DOCUMENT SECTION:
╭──
Although few make the time for contemplative prayer, it is essential if we are to grow closer to God. It is strongly recommended by St. Teresa of Avila and other spiritual writers.
For me, contemplative prayer is allowing God to intervene in our minds and hearts in a way in which we focus on Him, pray to Him, praise Him and allow Him to speak to us. A big part of it is listening and being silent before the Lord. Remember when the prophet Elijah spoke to the Lord.
Then the LORD said: Go out and stand on the mountain before the LORD; the LORD will pass by. There was a strong and violent wind rending the mountains and crushing rocks before the LORD—but the LORD was not in the wind; after the wind, an earthquake—but the LORD was not in the earthquake; after the earthquake, fire—but the LORD was not in the fire; after the fire, a light silent sound.1 Kings 19:11-12
The Lord did not speak in the strong and violent wind, earthquake or fire, but in a silent whisper. That is contemplative prayer: God speaks to you in a whisper. It is during this time that we need to let God love us, minister to us and encourage us.
╰──
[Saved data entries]
╭──
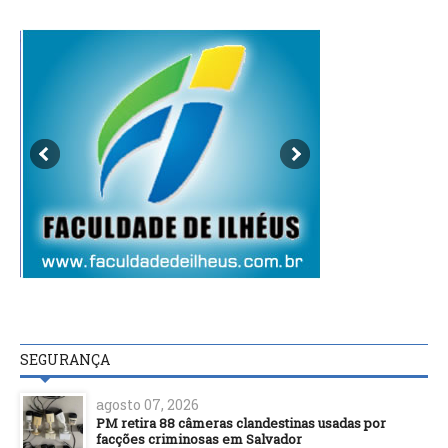
SEGURANÇA
agosto 07, 2026
PM retira 88 câmeras clandestinas usadas por
facções criminosas em Salvador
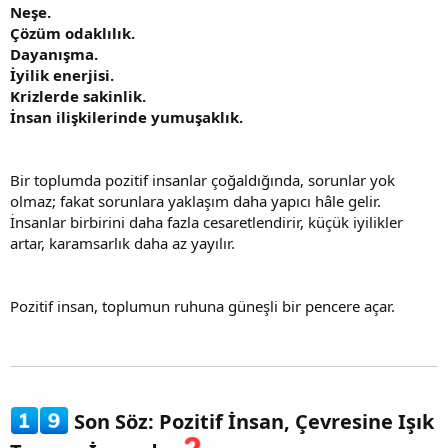
Neşe.
Çözüm odaklılık.
Dayanışma.
İyilik enerjisi.
Krizlerde sakinlik.
İnsan ilişkilerinde yumuşaklık.
Bir toplumda pozitif insanlar çoğaldığında, sorunlar yok
olmaz; fakat sorunlara yaklaşım daha yapıcı hâle gelir.
İnsanlar birbirini daha fazla cesaretlendirir, küçük iyilikler
artar, karamsarlık daha az yayılır.
Pozitif insan, toplumun ruhuna güneşli bir pencere açar.
Son Söz: Pozitif İnsan, Çevresine Işık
╰──
EXERCISE INSTRUCTIONS:
- a) Translate this sentence from the reflection on contemplative prayer into Spanish: "That is contemplative prayer: God speaks to you in a whisper."
- b) Answer these questions using the reflection on contemplative prayer:
(i) Which saint is said to strongly recommend contemplative prayer?
(ii) Which prophet is named as having spoken to the Lord?
(iii) In the quoted passage, what came after the earthquake?
- c) Reproduce the stretch of the reflection on contemplative prayer from "Then the LORD" through "and encourage us.".

RESPONSES BY ITEM NUMBER:
- a) Esa es la oración contemplativa: Dios te habla en un susurro.

- b)
(i) St. Teresa of Avila
(ii) Elijah
(iii) Fire

- c)
Then the LORD said: Go out and stand on the mountain before the LORD; the LORD will pass by. There was a strong and violent wind rending the mountains and crushing rocks before the LORD—but the LORD was not in the wind; after the wind, an earthquake—but the LORD was not in the earthquake; after the earthquake, fire—but the LORD was not in the fire; after the fire, a light silent sound.1 Kings 19:11-12
The Lord did not speak in the strong and violent wind, earthquake or fire, but in a silent whisper. That is contemplative prayer: God speaks to you in a whisper. It is during this time that we need to let God love us, minister to us and encourage us.